● What you are asked to do: In the loan text, what interest rate applies to the Pro-Bel commercial mortgage term loan?

● Text block:
┌────────

The term loan required no principal payments through September 30, 1999, $25,000 per month for the period October 1, 1999 through September 30, 2000, $75,000 per month for the period October 1, 2000 through September 30, 2001 and $133,333 per month from October 1, 2001 through March 31, 2002. Interest is payable monthly at LIBOR plus 2.125% (8.23% at December 31, 1999), or at a rate based on Prime. The Company must pay a monthly commitment fee equal to one half of 1% per annum on the daily unused portion of the facility.
The entire facility is secured by Chyron's accounts receivable and inventory and the Common Stock of Pro-Bel. The agreement contains requirements for levels of operating income and prohibits the Company from paying dividends in excess of 25% of net income in any fiscal year.
(b) Pro-Bel has a commercial mortgage term loan with a bank. The loan is secured by a building and property located in the United Kingdom. Interest is equal to LIBOR plus 2% (7.76% at December 31, 1999) . The loan is payable in quarterly installments of 22,000 BPS ($35,000, converted at the December 31, 1999 exchange rate) plus interest.

└────────

● Information provided:
┌────────

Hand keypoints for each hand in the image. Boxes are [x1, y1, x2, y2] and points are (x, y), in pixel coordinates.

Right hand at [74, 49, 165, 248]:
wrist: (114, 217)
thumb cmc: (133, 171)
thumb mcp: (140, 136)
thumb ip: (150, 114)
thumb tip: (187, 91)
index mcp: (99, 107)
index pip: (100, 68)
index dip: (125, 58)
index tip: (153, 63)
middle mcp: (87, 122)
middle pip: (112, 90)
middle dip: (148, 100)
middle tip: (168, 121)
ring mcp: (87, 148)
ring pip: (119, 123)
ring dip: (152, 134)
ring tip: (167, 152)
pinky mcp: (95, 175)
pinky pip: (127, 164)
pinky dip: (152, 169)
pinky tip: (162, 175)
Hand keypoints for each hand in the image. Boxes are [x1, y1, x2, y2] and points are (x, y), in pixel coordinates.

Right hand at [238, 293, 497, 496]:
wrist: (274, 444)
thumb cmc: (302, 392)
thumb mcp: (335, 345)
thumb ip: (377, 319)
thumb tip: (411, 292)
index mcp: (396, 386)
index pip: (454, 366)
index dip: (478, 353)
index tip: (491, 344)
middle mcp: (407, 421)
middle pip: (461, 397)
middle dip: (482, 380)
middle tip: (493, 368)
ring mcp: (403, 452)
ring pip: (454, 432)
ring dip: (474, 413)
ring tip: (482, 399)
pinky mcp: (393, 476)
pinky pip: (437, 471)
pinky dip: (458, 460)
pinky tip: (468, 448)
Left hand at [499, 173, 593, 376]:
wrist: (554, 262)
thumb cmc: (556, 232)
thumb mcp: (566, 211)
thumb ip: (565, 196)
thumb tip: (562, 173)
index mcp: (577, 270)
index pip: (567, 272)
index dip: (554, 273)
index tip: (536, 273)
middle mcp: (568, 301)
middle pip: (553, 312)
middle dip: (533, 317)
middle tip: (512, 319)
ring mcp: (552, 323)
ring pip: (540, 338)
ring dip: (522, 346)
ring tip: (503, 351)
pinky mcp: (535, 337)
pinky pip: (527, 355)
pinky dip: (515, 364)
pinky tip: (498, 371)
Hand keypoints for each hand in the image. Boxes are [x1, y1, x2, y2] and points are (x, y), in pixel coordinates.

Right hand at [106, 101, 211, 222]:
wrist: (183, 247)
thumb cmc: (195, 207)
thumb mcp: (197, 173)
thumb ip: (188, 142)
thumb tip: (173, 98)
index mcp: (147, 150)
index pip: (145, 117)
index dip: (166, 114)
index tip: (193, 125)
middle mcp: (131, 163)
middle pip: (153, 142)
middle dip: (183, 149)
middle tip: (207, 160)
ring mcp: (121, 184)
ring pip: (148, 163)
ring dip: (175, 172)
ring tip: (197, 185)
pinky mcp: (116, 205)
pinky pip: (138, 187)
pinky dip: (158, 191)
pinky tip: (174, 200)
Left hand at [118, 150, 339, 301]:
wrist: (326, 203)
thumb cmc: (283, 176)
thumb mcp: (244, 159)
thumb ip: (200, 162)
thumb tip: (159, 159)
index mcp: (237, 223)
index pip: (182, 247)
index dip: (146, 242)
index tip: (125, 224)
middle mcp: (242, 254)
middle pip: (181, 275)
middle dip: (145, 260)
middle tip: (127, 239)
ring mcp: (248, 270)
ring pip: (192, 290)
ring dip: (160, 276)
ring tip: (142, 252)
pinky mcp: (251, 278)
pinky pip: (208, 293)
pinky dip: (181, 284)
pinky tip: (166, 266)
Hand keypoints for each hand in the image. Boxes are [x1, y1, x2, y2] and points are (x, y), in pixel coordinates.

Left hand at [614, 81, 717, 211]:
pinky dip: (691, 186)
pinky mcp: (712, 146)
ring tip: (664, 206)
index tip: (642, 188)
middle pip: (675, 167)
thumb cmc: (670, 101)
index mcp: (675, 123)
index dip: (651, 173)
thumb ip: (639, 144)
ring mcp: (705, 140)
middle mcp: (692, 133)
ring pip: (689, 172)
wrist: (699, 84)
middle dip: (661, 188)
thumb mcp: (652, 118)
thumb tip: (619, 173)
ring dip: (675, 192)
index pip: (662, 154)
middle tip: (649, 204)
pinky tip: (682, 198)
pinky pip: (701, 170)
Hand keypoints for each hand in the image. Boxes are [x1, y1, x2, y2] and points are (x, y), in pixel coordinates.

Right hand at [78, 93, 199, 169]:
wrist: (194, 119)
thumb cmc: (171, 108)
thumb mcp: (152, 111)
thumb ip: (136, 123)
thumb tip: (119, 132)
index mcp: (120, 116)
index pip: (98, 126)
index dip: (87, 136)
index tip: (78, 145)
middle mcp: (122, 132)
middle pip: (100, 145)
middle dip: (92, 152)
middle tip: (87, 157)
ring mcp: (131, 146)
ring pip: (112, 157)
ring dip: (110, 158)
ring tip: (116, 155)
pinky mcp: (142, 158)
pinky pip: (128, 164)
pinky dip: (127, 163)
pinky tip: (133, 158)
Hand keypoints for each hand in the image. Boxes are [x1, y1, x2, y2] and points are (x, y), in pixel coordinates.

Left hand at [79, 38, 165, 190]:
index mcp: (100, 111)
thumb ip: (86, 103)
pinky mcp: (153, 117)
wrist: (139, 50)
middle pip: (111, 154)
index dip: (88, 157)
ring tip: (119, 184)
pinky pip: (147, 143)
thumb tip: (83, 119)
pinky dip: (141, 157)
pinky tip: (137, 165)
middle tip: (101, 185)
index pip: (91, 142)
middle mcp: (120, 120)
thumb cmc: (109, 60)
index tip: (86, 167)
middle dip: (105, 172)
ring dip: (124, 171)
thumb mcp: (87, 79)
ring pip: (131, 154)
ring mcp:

└────────

● Problem solution: LIBOR plus 2% (7.76% at December 31, 1999).